Copy the records below verbatim, leaving out the pictures.

Segment Start: Source material

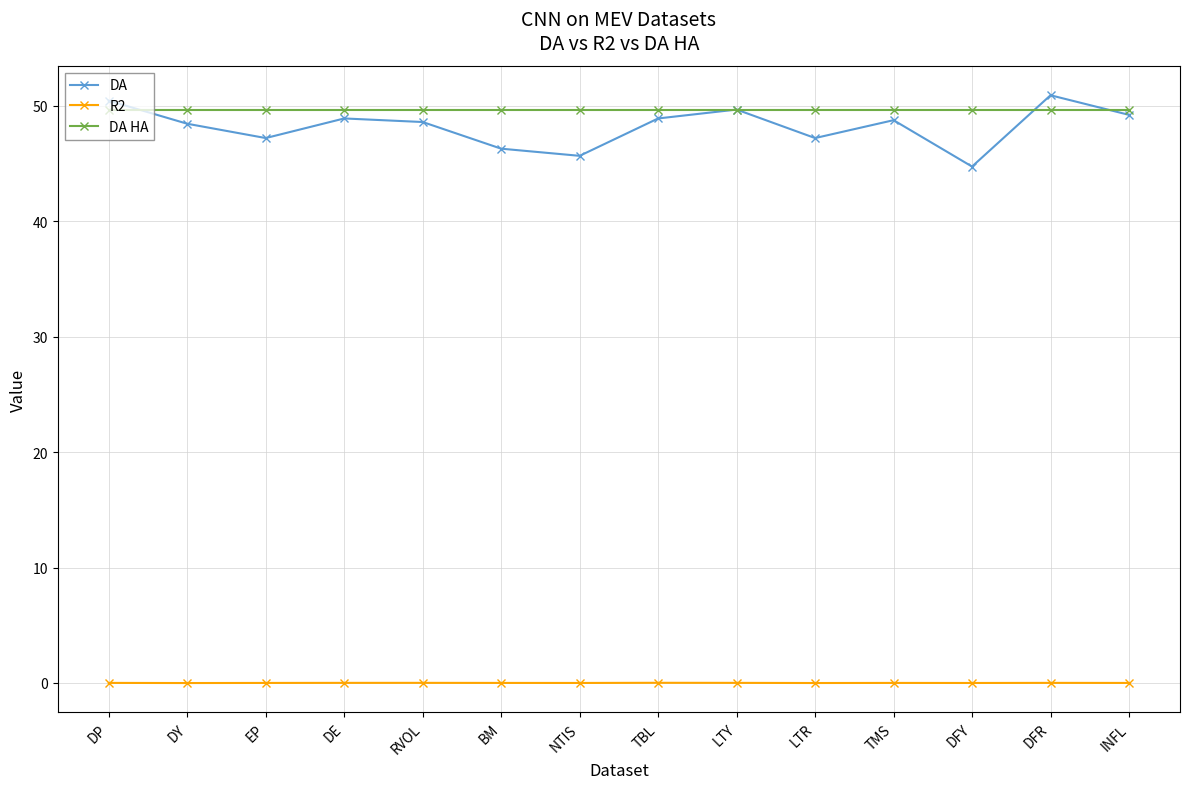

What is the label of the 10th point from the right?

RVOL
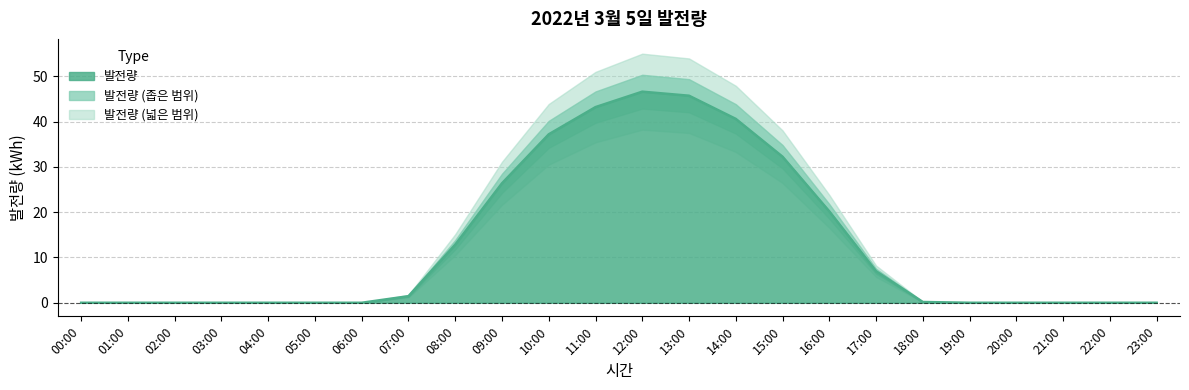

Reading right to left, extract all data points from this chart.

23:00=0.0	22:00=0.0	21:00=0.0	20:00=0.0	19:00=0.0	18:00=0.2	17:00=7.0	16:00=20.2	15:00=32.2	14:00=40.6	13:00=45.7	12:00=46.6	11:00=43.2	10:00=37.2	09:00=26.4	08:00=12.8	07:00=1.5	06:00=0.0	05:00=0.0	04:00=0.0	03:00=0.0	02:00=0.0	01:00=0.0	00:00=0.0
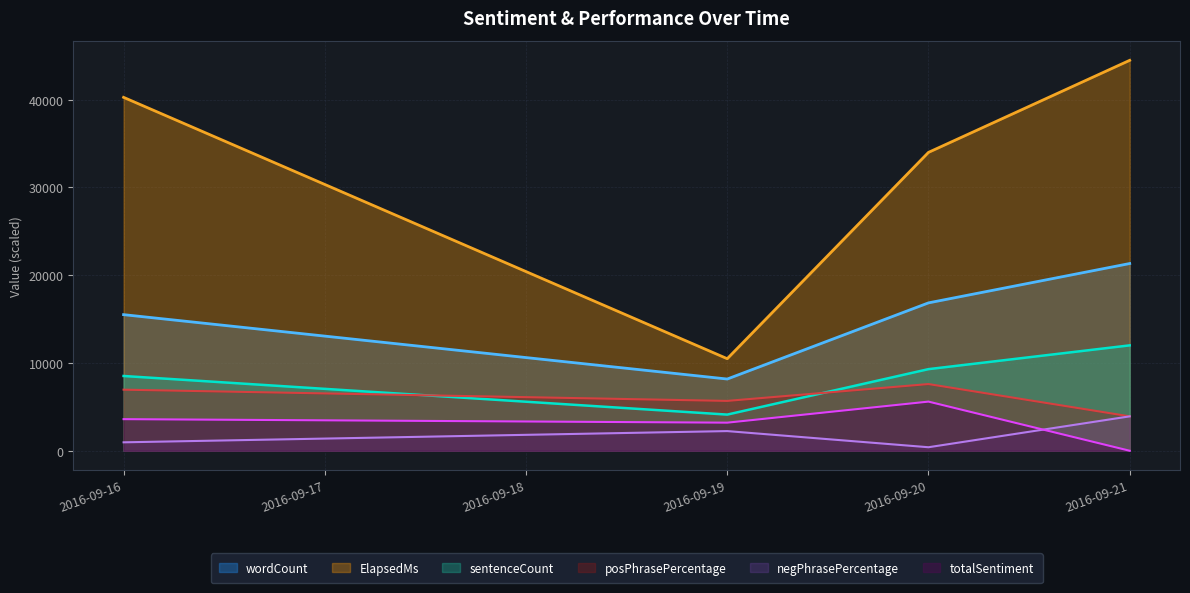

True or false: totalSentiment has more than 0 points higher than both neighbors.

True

Segment End: Source material

Solved problem
What is the label of the 10th point from the right?

RVOL

Reading right to left, extract all data points from this chart.

23:00=0.0	22:00=0.0	21:00=0.0	20:00=0.0	19:00=0.0	18:00=0.2	17:00=7.0	16:00=20.2	15:00=32.2	14:00=40.6	13:00=45.7	12:00=46.6	11:00=43.2	10:00=37.2	09:00=26.4	08:00=12.8	07:00=1.5	06:00=0.0	05:00=0.0	04:00=0.0	03:00=0.0	02:00=0.0	01:00=0.0	00:00=0.0

True or false: totalSentiment has more than 0 points higher than both neighbors.

True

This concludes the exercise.